### RECORD SET
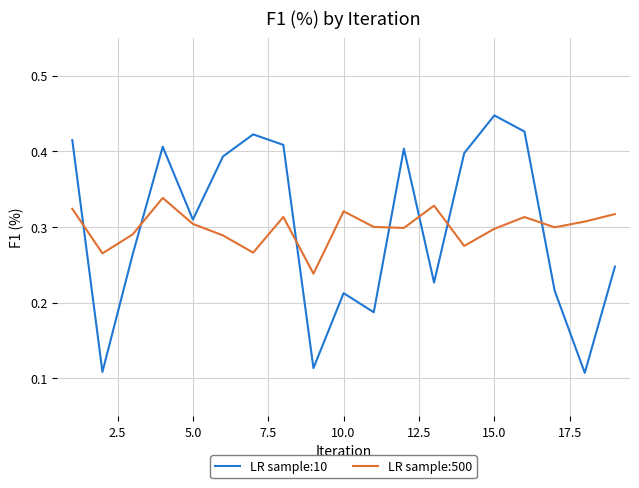

True or false: LR sample:10 has more than 1 points higher than both neighbors.

True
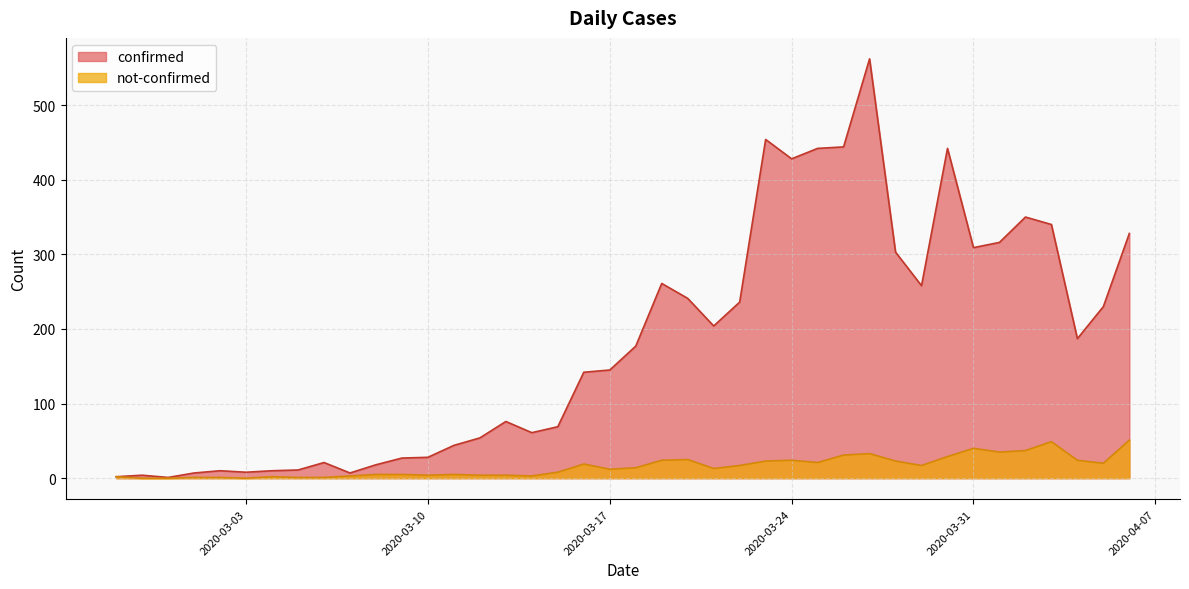

Which series changed the most between 2020-03-15 and 2020-03-28?

confirmed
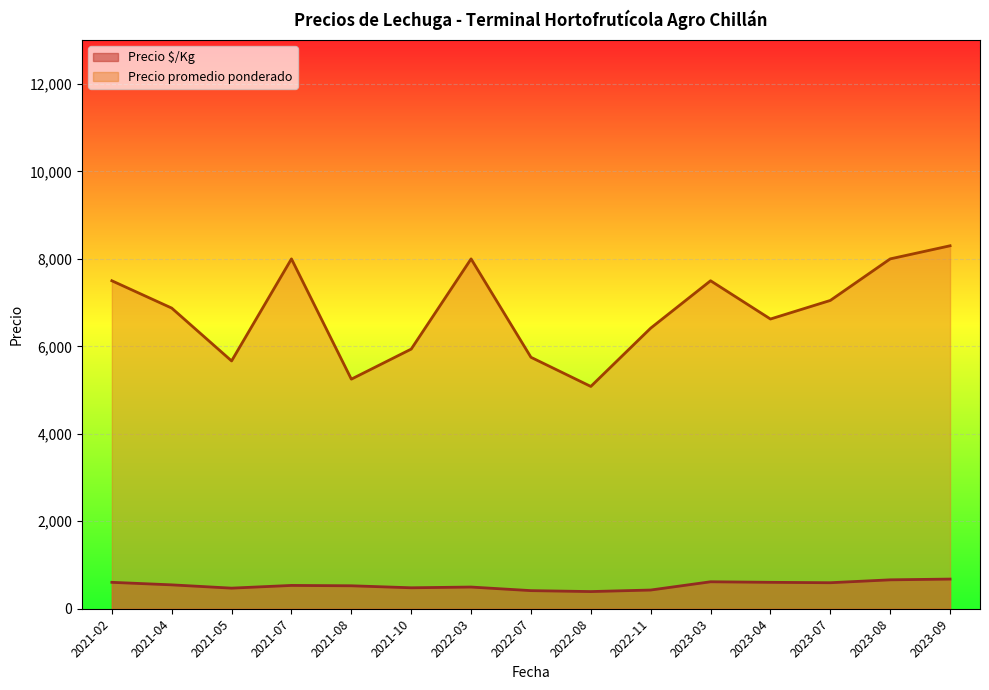

At 2021-08, list the series in order from smallest to largest.

Precio $/Kg, Precio promedio ponderado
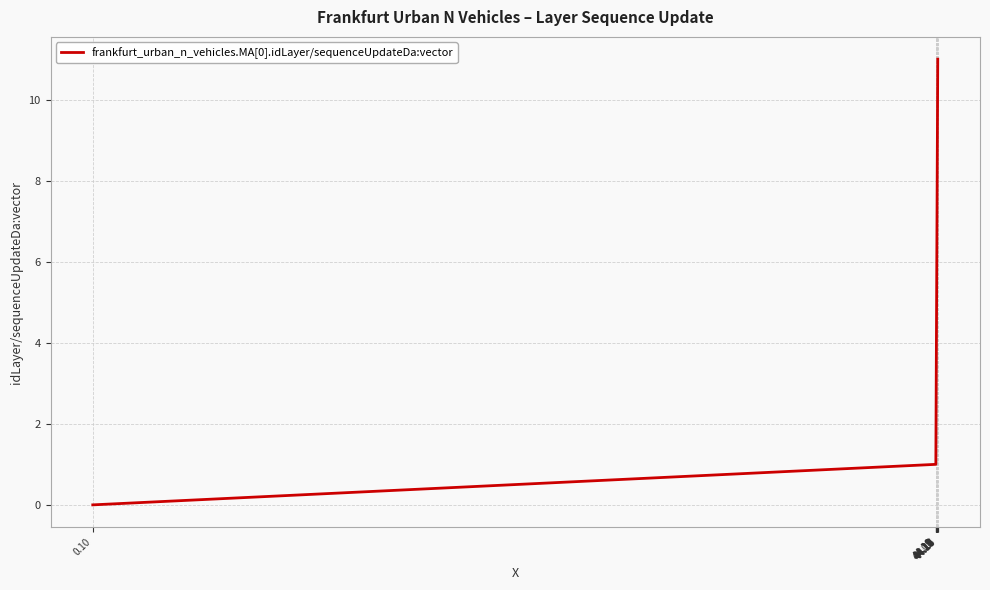

Reading right to left, extract all data points from this chart.

11	10	9	8	7	6	5	4	3	2	1	0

### YOUR GOAL
Reproduce every entry above word for word, leaving out the pictures.

### SOLUTION TO THIS TASK
True or false: LR sample:10 has more than 1 points higher than both neighbors.

True

Which series changed the most between 2020-03-15 and 2020-03-28?

confirmed

At 2021-08, list the series in order from smallest to largest.

Precio $/Kg, Precio promedio ponderado

Reading right to left, extract all data points from this chart.

11	10	9	8	7	6	5	4	3	2	1	0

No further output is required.